Text ->

Chair of the Commodity Futures Trading Commission
- Acting
- In office January 20, 2025 – December 22, 2025
- President: Donald Trump
- Preceded by: Rostin Behnam
- Succeeded by: Michael Selig

Commissioner of the Commodity Futures Trading Commission
- In office April 14, 2022 – December 22, 2025
- President: Joe Biden Donald Trump
- Preceded by: Dawn DeBerry Stump
- Succeeded by: Vacant

Personal details
- Born: Modesto, California, U.S.
- Party: Republican
- Education: University of California, Los Angeles (BA) George Washington University (JD)

= Caroline Pham =

American attorney

Caroline D. Pham is an American attorney who works as the chief legal officer and chief administrative officer at the cryptocurrency company MoonPay. Pham previously served as a commissioner of the Commodity Futures Trading Commission (CFTC) from 2022 to 2025.

She was designated acting chair of the CFTC by President Donald Trump on January 20, 2025, and remained in that role until the appointment of chair Michael Selig on December 22, 2025. Under her tenure, she relaxed regulatory enforcement against cryptocurrency firms and prediction markets. After leaving the CFTC, she took a position with the cryptocurrency company MoonPay.

== Early life and education ==
Pham was born in Modesto, California. Her Vietnamese-born parents were evacuated by helicopter from the U.S. Embassy in Saigon in April 1975. She earned a Bachelor of Arts degree from the University of California, Los Angeles in 2005 and a Juris Doctor from the George Washington University Law School.

== Career ==
From 2005 to 2008, Pham worked as an assistant at Sullivan & Cromwell. She was also a legal intern at the Commodity Futures Trading Commission, the Securities and Exchange Commission and a law clerk in the Office of the Comptroller of the Currency. She served as a judicial extern to former Chief Judge Loren A. Smith. From 2013 to 2014, she served as special counsel and policy advisor to CFTC Commissioner Scott D. O'Malia. Since 2014, she has worked in several positions at Citigroup.

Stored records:
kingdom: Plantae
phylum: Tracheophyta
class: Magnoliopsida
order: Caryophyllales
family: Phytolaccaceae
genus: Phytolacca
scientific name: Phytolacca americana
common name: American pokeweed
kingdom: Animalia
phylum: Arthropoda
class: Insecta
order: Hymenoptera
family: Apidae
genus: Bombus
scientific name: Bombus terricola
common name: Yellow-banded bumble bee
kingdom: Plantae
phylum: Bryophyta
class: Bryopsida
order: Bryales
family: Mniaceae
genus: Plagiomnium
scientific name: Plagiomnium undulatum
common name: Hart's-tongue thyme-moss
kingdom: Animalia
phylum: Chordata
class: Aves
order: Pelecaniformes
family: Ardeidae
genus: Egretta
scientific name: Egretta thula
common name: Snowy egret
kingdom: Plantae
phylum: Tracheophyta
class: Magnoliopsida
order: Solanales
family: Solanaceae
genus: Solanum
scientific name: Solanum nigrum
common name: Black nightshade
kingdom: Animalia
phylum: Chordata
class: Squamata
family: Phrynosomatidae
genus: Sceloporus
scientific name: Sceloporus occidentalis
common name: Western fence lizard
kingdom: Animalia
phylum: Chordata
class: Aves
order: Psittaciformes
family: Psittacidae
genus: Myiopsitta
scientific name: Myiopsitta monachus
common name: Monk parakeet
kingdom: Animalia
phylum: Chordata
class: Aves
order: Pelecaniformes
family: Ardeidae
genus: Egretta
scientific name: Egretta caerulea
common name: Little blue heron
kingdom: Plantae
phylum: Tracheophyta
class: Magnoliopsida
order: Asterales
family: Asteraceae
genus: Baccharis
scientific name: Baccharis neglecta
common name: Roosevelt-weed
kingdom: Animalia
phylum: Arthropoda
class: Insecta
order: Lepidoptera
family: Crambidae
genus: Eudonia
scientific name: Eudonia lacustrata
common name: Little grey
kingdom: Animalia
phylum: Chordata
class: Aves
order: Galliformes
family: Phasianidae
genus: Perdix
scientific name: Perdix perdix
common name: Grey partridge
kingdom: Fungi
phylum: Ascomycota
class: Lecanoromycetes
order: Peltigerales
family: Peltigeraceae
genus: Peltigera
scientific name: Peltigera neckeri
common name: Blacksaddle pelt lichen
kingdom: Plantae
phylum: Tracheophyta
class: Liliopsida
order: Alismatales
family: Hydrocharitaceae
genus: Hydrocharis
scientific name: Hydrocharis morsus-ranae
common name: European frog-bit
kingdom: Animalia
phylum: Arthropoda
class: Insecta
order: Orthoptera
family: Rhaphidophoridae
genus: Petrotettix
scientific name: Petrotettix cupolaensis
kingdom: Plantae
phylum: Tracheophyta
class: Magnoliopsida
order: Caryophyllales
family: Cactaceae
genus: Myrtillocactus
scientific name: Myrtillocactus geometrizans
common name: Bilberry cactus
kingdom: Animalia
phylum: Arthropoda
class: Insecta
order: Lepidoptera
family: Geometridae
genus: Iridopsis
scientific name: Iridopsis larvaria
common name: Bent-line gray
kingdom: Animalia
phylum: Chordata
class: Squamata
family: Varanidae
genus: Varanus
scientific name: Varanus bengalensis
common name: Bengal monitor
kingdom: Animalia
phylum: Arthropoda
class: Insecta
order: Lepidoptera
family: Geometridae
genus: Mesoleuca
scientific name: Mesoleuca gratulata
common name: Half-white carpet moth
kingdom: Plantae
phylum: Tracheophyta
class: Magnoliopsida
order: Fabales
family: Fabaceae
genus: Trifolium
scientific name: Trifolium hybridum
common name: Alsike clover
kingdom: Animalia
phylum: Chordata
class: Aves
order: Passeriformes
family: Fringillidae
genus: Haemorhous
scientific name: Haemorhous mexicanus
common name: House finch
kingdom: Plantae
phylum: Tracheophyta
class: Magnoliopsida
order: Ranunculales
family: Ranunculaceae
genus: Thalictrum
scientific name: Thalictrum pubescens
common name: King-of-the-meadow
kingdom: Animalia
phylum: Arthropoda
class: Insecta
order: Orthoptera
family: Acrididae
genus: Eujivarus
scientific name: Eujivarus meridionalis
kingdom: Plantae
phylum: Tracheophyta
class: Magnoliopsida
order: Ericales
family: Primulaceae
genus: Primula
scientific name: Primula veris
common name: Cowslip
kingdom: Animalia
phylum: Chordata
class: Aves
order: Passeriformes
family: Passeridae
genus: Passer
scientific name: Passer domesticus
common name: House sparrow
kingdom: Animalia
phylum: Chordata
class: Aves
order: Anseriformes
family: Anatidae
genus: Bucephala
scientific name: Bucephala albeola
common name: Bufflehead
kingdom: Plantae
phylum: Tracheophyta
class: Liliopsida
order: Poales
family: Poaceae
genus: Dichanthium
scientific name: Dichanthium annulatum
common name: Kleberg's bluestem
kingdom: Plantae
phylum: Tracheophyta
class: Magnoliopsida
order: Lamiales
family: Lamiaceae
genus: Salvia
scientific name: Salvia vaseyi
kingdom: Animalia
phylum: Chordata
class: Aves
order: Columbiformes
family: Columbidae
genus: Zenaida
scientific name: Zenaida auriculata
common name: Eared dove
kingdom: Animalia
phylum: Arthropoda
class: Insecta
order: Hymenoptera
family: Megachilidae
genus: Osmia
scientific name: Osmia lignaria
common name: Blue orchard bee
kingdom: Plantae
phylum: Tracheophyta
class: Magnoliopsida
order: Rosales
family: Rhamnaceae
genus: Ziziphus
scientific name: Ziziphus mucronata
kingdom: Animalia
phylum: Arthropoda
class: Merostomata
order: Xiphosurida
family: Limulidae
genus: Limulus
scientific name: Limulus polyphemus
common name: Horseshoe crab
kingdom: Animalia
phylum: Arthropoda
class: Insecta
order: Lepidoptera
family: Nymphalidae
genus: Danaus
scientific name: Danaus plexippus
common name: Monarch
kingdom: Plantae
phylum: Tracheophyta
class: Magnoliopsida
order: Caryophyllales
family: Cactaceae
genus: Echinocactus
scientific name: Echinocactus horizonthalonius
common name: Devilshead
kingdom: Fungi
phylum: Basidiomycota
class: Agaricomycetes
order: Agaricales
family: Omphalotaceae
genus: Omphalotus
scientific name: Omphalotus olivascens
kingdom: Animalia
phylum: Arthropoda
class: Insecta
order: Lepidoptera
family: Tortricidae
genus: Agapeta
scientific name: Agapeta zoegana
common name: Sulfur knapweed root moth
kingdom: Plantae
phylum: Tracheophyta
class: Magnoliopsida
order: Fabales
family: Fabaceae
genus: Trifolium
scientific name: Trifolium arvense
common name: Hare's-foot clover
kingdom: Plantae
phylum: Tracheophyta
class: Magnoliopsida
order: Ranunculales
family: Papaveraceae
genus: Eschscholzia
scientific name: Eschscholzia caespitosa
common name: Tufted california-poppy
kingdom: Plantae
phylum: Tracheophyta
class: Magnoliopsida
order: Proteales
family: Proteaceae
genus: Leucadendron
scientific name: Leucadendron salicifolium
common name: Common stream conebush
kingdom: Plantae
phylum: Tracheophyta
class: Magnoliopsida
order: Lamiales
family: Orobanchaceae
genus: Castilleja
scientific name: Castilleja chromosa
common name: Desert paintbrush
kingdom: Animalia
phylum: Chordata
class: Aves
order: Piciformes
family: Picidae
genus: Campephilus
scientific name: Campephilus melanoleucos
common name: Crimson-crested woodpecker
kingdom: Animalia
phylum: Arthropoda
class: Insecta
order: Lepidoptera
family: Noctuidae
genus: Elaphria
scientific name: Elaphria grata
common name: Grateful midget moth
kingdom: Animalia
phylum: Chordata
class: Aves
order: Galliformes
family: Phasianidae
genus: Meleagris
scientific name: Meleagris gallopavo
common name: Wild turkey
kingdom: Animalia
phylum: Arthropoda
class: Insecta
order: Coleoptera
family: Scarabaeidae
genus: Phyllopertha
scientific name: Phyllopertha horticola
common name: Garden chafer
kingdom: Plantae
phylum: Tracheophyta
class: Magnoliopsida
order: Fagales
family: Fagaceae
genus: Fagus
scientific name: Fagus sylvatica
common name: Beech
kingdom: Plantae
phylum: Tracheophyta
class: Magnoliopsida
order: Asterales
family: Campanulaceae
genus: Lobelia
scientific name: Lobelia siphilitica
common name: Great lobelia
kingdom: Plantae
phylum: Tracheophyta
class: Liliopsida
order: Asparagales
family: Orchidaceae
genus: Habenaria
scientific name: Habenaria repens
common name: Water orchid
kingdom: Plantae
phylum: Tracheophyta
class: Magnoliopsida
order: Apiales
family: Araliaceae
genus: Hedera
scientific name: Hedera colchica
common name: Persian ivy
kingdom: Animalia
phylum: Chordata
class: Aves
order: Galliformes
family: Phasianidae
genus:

What to work on -> Carry on the text about Caroline Pham from where it stops. The stored records have nothing to do with this.

Reply to the task ->
In December 2021, President Joe Biden announced his intent to nominate Pham for a Republican commissioner spot on the bipartisan Commodity Futures Trading Commission. Her nomination was confirmed by the United States Senate on March 28, 2022, and she was sworn in on April 14.

On January 20, 2025, President Donald Trump designated Pham to be acting chair of the CFTC, replacing Rostin Behnam. In February 2025, Pham terminated the head of human resources at CFTC, who was conducting an investigation into allegations that Pham was creating a hostile workplace. In addition, she terminated other employees. In May 2025, Pham announced she planned to return to the private sector after a permanent chair was sworn in. On December 22, 2025, after the confirmation of chair Michael Selig, Pham left the CFTC to join cryptocurrency firm MoonPay as chief legal and administrative officer.

As chair of the CFTC, Pham eased regulatory enforcement against prediction markets and cryptocurrency companies. She pushed the CFTC to settle cases, including against the Seychelles-based cryptocurrency company KuCoin in March 2026, which had just prior entered into a lucrative business partnership with World Liberty Financial, which is owned by the Donald Trump family. Pham also launched investigations into senior CFTC officials who had worked on enforcement cases against cryptocurrency firms, which according to the New York Times, "[sent] a chill through the ranks."